Optical spectroscopy has been around for many years and traditionally has been applied to a number of diverse fields, including
analytical chemistry, geology, and even art history. Over the past 20–25 years, the use of optical spectroscopy for biomedical
applications has grown significantly. Its attractiveness comes from its ability to provide quantitative information about
the biochemical and morphological states of tissue in a minimally invasive or noninvasive manner. Spectra typically are collected
with fiber-optic probes and charge-coupled device (CCD) cameras, and diagnostic algorithms have been developed to discriminate
between different categories of tissue. Of the many optical spectroscopic techniques, fluorescence spectroscopy was one of
the first to be developed as a diagnostic tool for a variety of diseases including cancers and plaques, as well as other conditions
such as burns. However, although fluorescence spectroscopy can differentiate between normal tissue and disease (cancer) successfully,
it suffers from a lack of specificity when differentiating between multiple nonnormal groups. Diffuse reflectance spectroscopy
provides valuable structural information by determining tissue optical properties. The lack of information regarding tissue
biochemistry makes this method generally insufficient by itself for tissue diagnosis. In recent years, Raman spectroscopy
has garnered a great deal of interest in disease diagnosis, particularly cancer, because of its ability to provide molecular
specific information about tissues.
Raman scattering is an inelastic scattering process that occurs when an electron enters a virtual excited state due to an
incident photon, then falls back to a higher or lower vibrational energy level with accompanying release of a new photon.

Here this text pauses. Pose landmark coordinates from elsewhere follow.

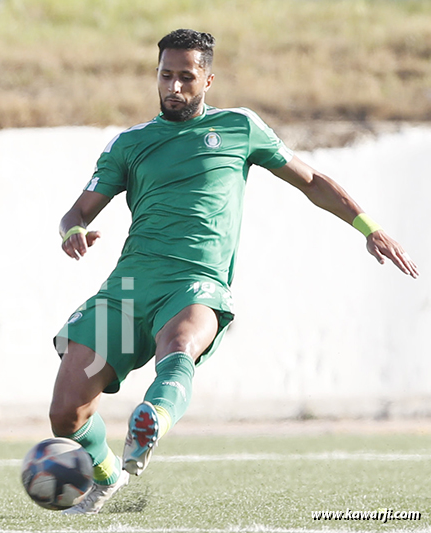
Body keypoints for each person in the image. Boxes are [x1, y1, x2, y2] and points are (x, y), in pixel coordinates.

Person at [49, 29, 420, 515]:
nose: (175, 87)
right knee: (66, 410)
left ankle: (152, 418)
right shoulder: (130, 143)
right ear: (156, 76)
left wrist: (367, 226)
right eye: (167, 76)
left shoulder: (240, 128)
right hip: (130, 285)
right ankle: (107, 474)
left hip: (195, 282)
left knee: (179, 345)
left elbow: (312, 181)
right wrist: (71, 233)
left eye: (187, 77)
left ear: (208, 79)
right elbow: (76, 213)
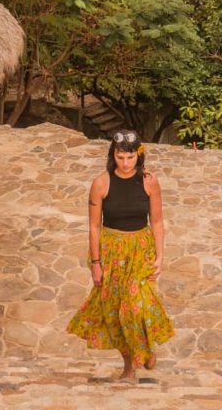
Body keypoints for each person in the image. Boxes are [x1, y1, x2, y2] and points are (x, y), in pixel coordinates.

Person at [66, 129, 175, 379]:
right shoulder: (101, 183)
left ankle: (145, 347)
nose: (125, 163)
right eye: (120, 157)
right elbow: (93, 226)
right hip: (111, 251)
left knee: (135, 307)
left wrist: (160, 256)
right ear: (112, 155)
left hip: (140, 250)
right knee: (116, 311)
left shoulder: (150, 181)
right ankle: (129, 366)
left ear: (139, 156)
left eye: (130, 158)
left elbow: (157, 221)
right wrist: (95, 263)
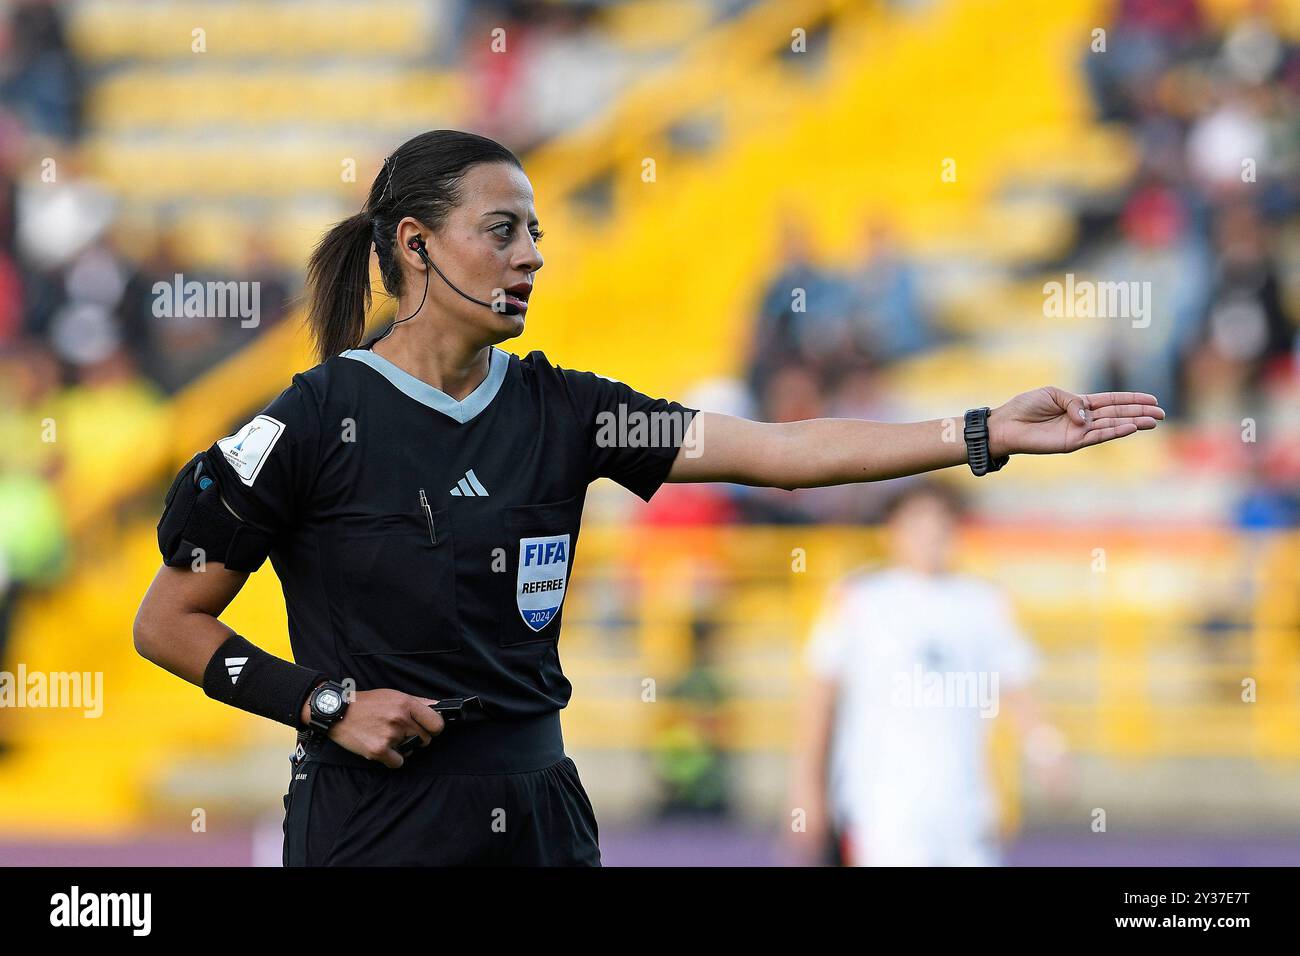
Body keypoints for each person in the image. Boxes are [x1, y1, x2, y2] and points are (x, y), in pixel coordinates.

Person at [132, 129, 1164, 867]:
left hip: (540, 811)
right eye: (501, 229)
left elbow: (781, 450)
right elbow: (168, 619)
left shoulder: (572, 412)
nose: (532, 252)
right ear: (413, 244)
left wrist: (979, 430)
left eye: (536, 229)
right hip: (370, 823)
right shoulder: (312, 419)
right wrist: (323, 704)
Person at [789, 481, 1072, 867]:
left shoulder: (983, 602)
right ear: (892, 531)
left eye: (941, 523)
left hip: (965, 804)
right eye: (917, 522)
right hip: (881, 805)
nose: (930, 535)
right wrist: (807, 790)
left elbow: (1017, 687)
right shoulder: (859, 598)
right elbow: (820, 700)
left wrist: (1045, 750)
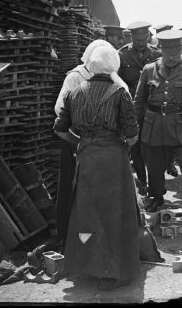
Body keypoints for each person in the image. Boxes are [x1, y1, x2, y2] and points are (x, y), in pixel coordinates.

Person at [53, 45, 141, 291]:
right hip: (114, 160)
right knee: (114, 214)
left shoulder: (74, 92)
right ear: (113, 66)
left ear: (90, 65)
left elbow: (59, 129)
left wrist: (80, 141)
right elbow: (132, 134)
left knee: (88, 213)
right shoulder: (120, 93)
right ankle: (112, 272)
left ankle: (87, 268)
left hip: (87, 159)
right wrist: (122, 143)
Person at [134, 29, 182, 234]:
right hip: (154, 129)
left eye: (175, 53)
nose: (170, 58)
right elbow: (138, 102)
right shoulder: (149, 70)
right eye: (167, 53)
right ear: (161, 50)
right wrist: (132, 130)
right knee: (155, 172)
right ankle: (157, 199)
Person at [54, 39, 128, 248]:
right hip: (76, 141)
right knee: (75, 191)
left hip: (104, 146)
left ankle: (101, 239)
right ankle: (71, 238)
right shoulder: (75, 77)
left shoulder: (111, 76)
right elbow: (60, 110)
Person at [118, 21, 163, 191]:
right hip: (131, 109)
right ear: (132, 37)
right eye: (138, 40)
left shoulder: (157, 54)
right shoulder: (121, 55)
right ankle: (143, 183)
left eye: (144, 40)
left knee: (153, 149)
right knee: (136, 148)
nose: (141, 43)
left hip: (153, 109)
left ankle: (155, 185)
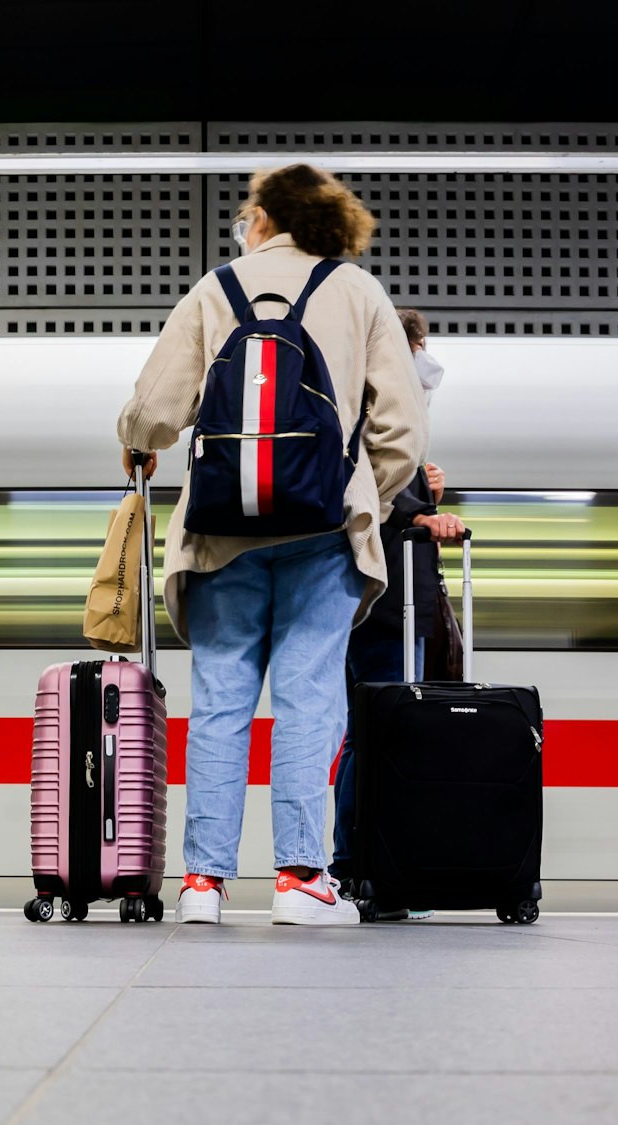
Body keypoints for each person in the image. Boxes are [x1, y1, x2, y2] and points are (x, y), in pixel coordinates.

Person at [116, 164, 426, 926]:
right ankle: (299, 881)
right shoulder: (358, 292)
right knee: (308, 698)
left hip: (221, 532)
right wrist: (360, 499)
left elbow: (152, 412)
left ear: (263, 217)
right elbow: (403, 434)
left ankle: (202, 887)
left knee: (220, 700)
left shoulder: (213, 288)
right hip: (325, 535)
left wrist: (139, 444)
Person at [329, 309, 465, 915]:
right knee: (380, 737)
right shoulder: (376, 415)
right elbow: (371, 504)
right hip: (388, 608)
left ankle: (361, 866)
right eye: (419, 351)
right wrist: (420, 514)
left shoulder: (357, 411)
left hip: (373, 602)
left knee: (367, 736)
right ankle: (363, 869)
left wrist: (426, 496)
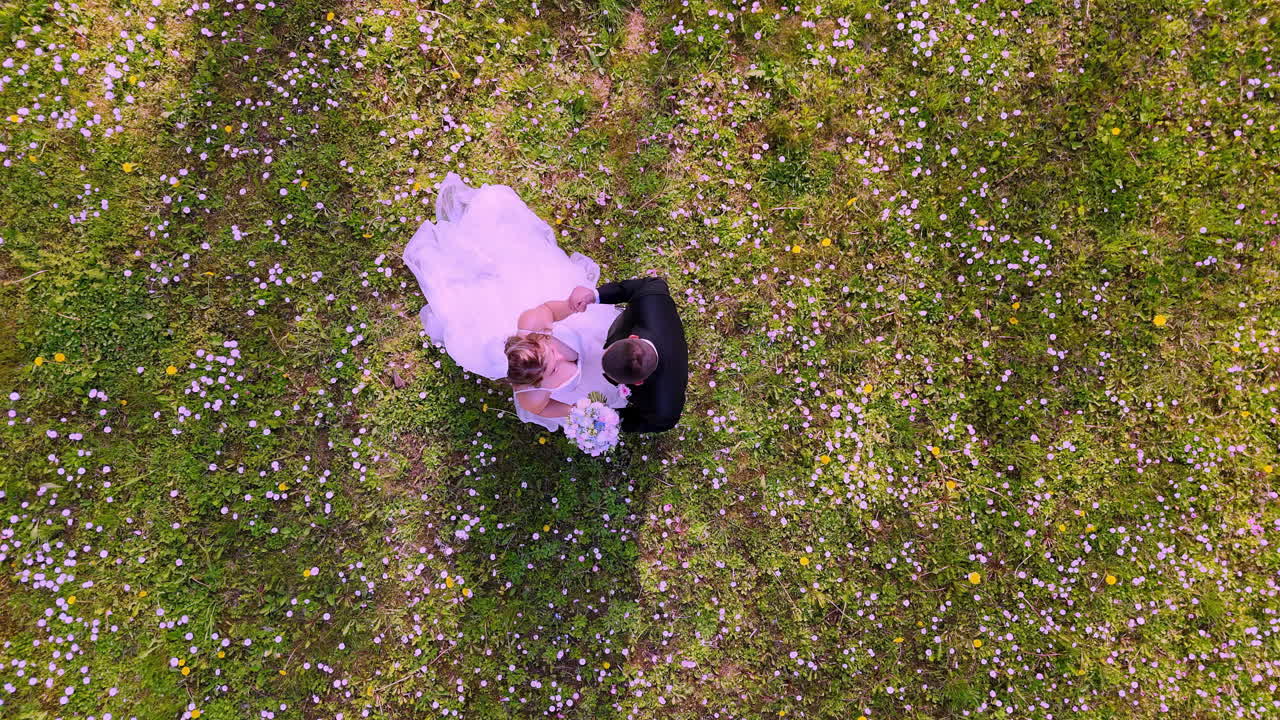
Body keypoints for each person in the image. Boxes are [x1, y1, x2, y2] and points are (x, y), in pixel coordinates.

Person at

The energy transfer is proportional to a specific vibrational mode of the molecule, so Raman spectra are independent of excitation
wavelength, and the change in energy between the incident and released photon is displayed as relative wavenumbers (1/wavelength).
Raman spectral peaks tend to be narrow, particularly in the fingerprint region of about 700–2000 cm–1 , and each peak can be associated with specific vibrations in molecular bonds. Thus, this technique provides biochemical
information about a sample, including conformations and concentrations of constituents with the level of detail that is determined
by the instrumentation and the need of the application (1).
Over the years, different forms of Raman spectroscopy have been developed and used for biological applications. The earliest
of these is Fourier transform (FT)–Raman spectroscopy, a method that measures Raman spectra with high signal-to-noise ratio
(S/N) and minimal fluorescence interference and has been used for many in vitro applications. The typically long integration
times and bulky instrumentation negate this technique for in vivo use. Ultraviolet resonance Raman (UVRR) spectroscopy can
be used to target specific molecules by selecting excitation wavelength at their resonance, thus yielding strong Raman signals.
The high excitation intensities and mutagenicity of UV light prevent the application of this technique for in vivo use. Surface-enhanced
Raman spectroscopy (SERS) is an excellent technique that can detect molecular signatures in trace amounts and has been pursued
for such applications as biochips. However, the use of silver and other such elements for enhancement prevents its implementation
in vivo. Thus, near-infrared (NIR) dispersive Raman spectroscopy, in which NIR excitation minimizes fluorescence and absorption
by tissue, has been the technique of choice for in vivo applications (1).